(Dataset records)
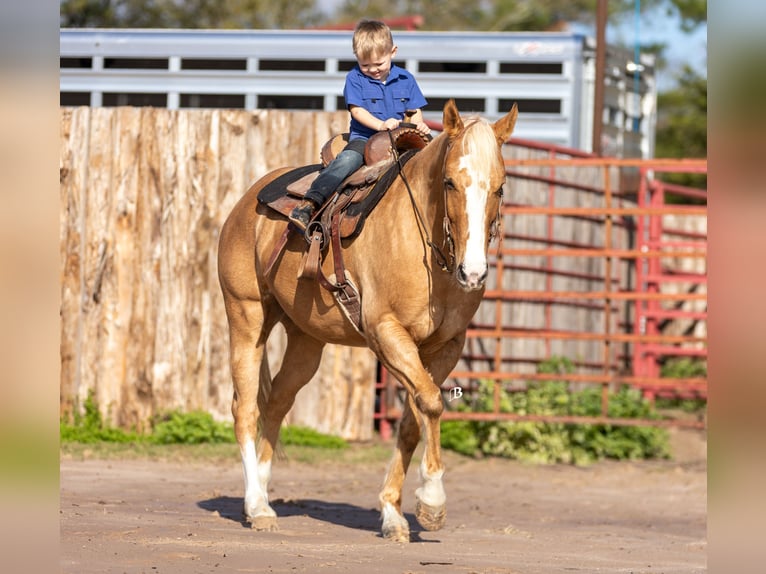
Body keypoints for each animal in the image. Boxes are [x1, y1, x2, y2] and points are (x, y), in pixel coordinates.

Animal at [217, 99, 518, 542]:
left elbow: (413, 420)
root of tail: (248, 202)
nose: (473, 272)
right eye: (449, 182)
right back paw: (256, 505)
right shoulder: (387, 333)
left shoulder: (445, 347)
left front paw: (393, 513)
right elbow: (431, 403)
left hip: (305, 341)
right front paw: (432, 503)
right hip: (246, 316)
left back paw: (264, 495)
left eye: (499, 187)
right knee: (245, 408)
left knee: (276, 405)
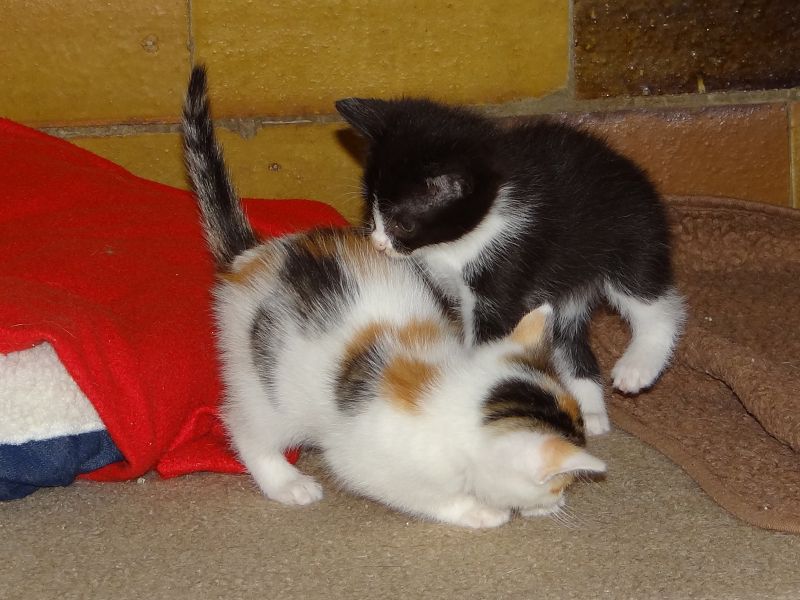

WHAT NEEDS TO BE DONE = Working through the records, find each line containing the word "right" and copy it.

EXERCISE SOLUTION =
right eye: (449, 182)
right back paw: (256, 505)
right shoulder: (387, 333)
right elbow: (431, 403)
right front paw: (432, 503)
right hip: (246, 316)
right knee: (245, 408)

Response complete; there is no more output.